O futebol americano (soccer) hoje é mais popular que o beisebol?

Segundo levantamentos recentes (The Economist/Ampere Analysis), sim — o soccer já ultrapassou o beisebol em popularidade geral nos EUA, ficando atrás apenas do futebol americano e do basquete.

É realista pensar em bolsa esportiva nos EUA pro meu filho?

É um caminho real, mas que exige preparo: bom nível técnico, histórico documentado e, geralmente, desempenho acadêmico também, já que a maioria das bolsas está ligada a universidades.

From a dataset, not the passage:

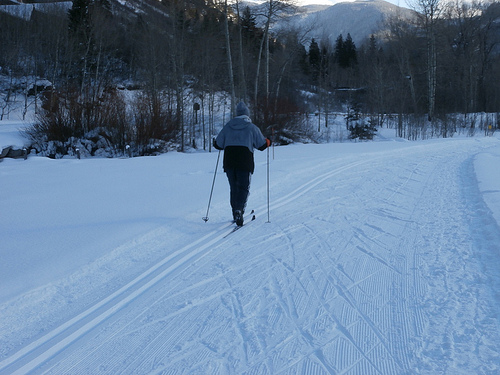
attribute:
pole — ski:
[260, 138, 286, 226]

Preciso de um intercâmbio formal pra tentar essa via?

Existem diferentes caminhos — de academias específicas de captação a programas de intercâmbio esportivo — mas todos exigem pesquisa cuidadosa e, de preferência, orientação de quem já conhece o processo, para evitar armadilhas (já falamos sobre golpes que exploram esse tipo de sonho).

A NWSL é maior que o futebol feminino brasileiro?

Em termos de público e investimento, sim, a NWSL está mais consolidada hoje — mas o futebol feminino brasileiro também vem em curva de crescimento, como já mostramos em outro artigo do blog.

Pra fechar

O futebol nos Estados Unidos deixou de ser um esporte secundário e virou um dos mercados mais promissores do mundo — com investimento pesado em infraestrutura, categorias de base, futebol feminino e conexão com universidades. Pra famílias brasileiras, entender esse movimento significa enxergar um horizonte mais amplo pro futuro esportivo do seu filho — e, principalmente, se preparar desde já, documentando cada passo dessa trajetória.